By Kate Allen

Two domestic abuse survivors bravely attended parliament last Thursday to give evidence about how the current system neglects to care for migrant victims of this horrific crime.

They had to attend in person – amid a pandemic, when social distancing is still being advised – due to the decision to re-open parliament. Despite the risks, the women appeared before the domestic abuse committee's evidence session. It was their chance to try and change things so that in future women like them can find safety when they really need it.

Their stories are important. These women have been neglected by the domestic abuse system in this country, which provides almost no support for women without secure immigration status. 

Migrant women who experience this horrific crime are often trapped with nowhere to go for help. Those subject to the No Recourse to Public Funds condition are blocked from receiving vital housing and healthcare support. Four in five migrant victims of domestic abuse are turned away from refuges – forced to make an impossible decision: return to the perpetrator or become homeless.
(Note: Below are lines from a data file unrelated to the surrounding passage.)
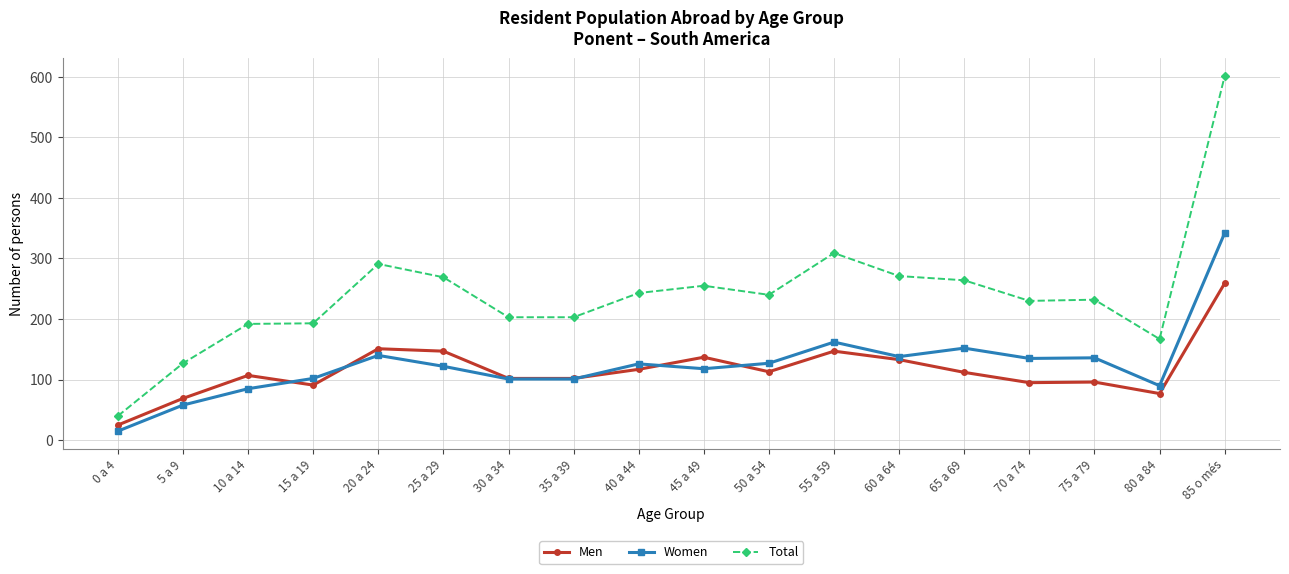

What are all the series names shown in the legend?

Men, Women, Total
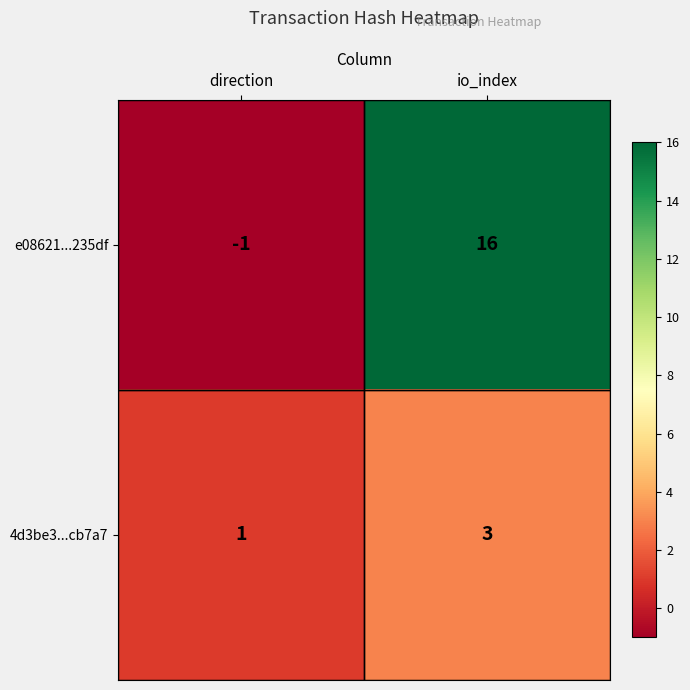

Count the number of data series in this chart.

2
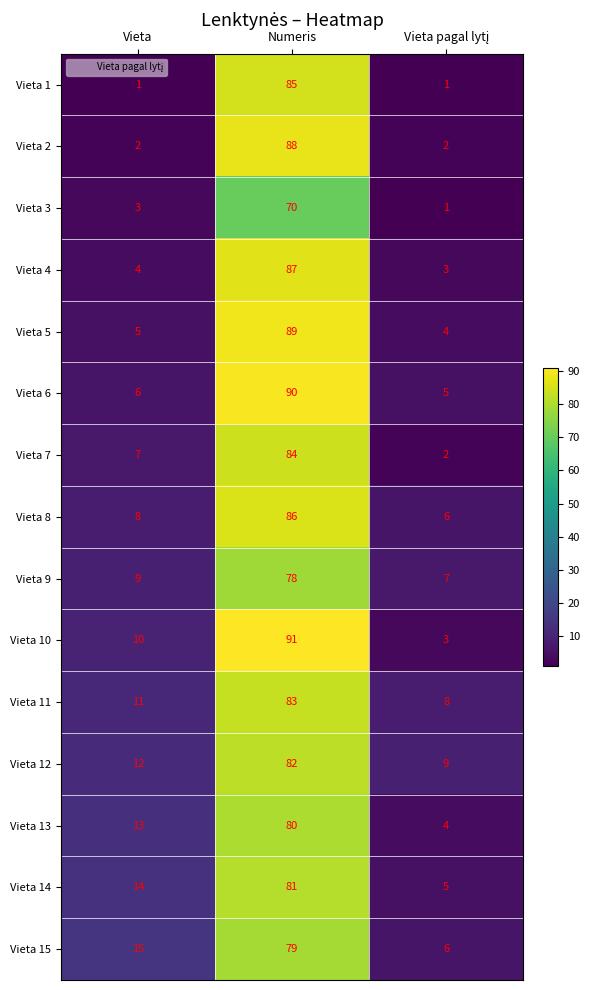

At which label does Vieta 4 reach its peak?

Numeris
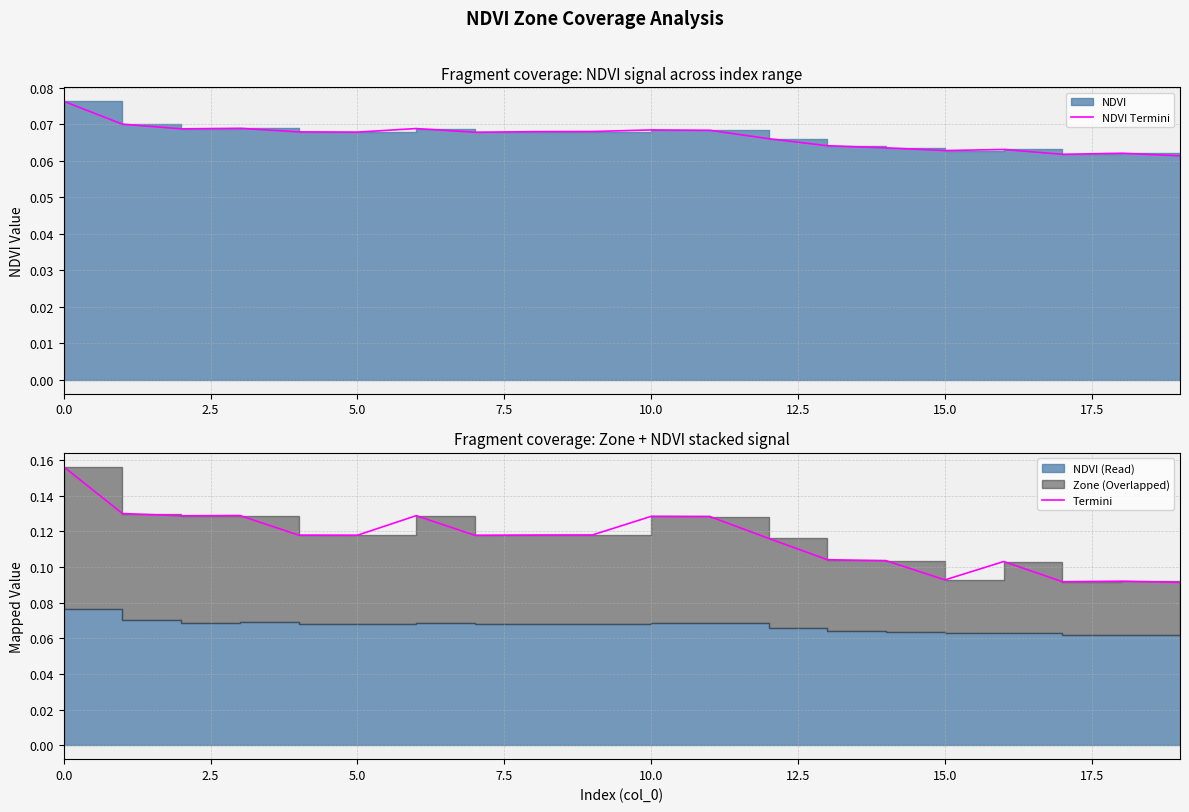

True or false: NDVI Termini and Termini cross at least once.

False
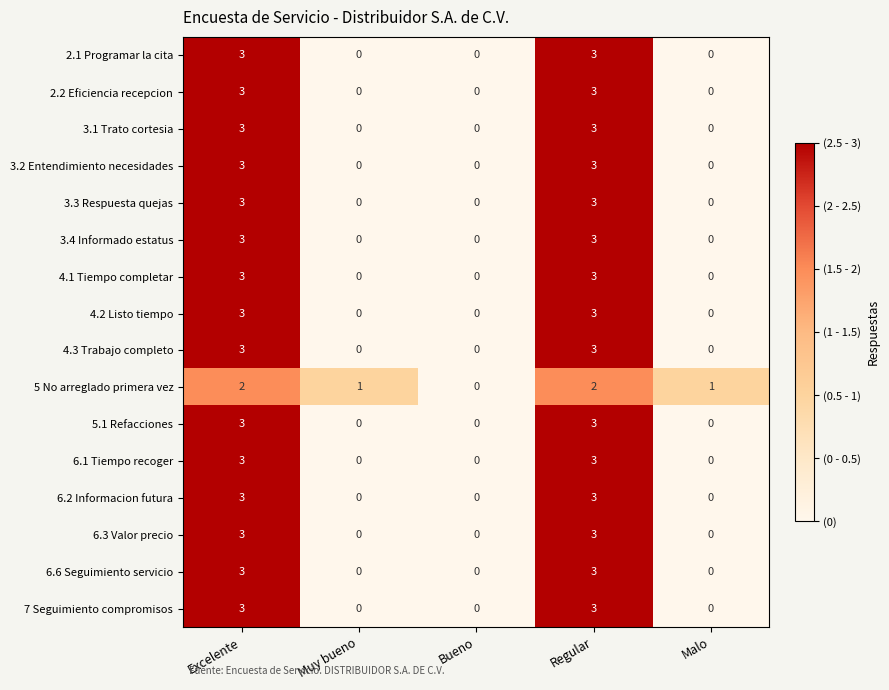

What value does the 5.1 Refacciones series have at Regular?

3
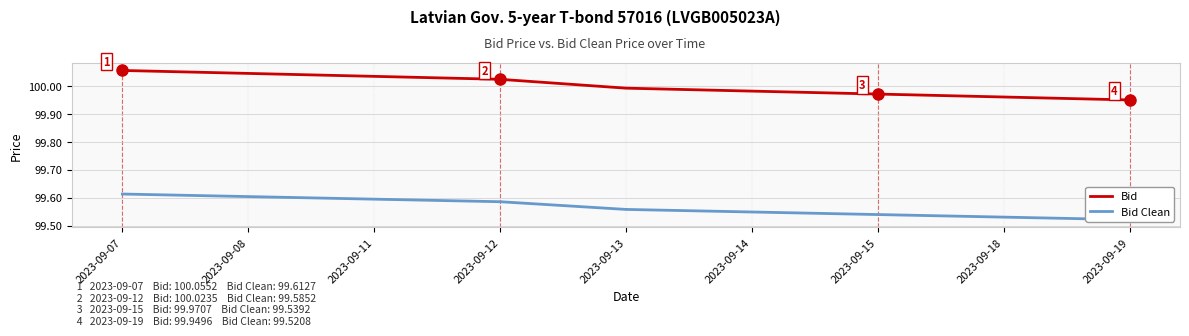

Reading left to right, what are all the values shown in this chart?

Bid: 100.1	100.0	100.0	100.0	100.0	100.0	100.0	100.0	99.9
Bid Clean: 99.6	99.6	99.6	99.6	99.6	99.5	99.5	99.5	99.5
There is also no guarantee in place that women who report violence will be offered proper protection and treated as victims first. There have been cases where women have gone to the police for help only to be turned away because they are migrants – or, worse, reported to the Home Office and detained.

Migrant women are often very scared of the threat of being deported or separated from their children. Abusers exploit that fear as a form of coercive control. This prevents many of them from going to the police for safety.

A system in which women would rather remain with their abuser than go to the police is not working and is clearly unfair.

Covid-19 has exacerbated a domestic abuse crisis in this country, but we should be under no illusion that the pandemic created it. For years, domestic abuse services have been decimated by funding cuts. Specialist frontline refuges for BAME and migrant women are now few and far between.

We need a system that is fair and equal for all survivors of domestic abuse, not a two-tier structure which offers support for some women and not for others.

The domestic abuse bill is now back in parliament. The committee will be reporting on its findings at the end of this month. The bill has been in formulation for almost two years and there can be no more delay. Change in how the country supports domestic abuse victims is a matter of life and death.

MPs have a once-in-a-generation opportunity to create a system that truly works for everyone and leaves no woman behind.

All women – no matter where they're from – deserve safety.

Kate Allen is director of Amnesty International UK. Amnesty International UK is working with the Step Up Migrant Women coalition to ensure equal protection for migrant and BAME women in the domestic abuse bill.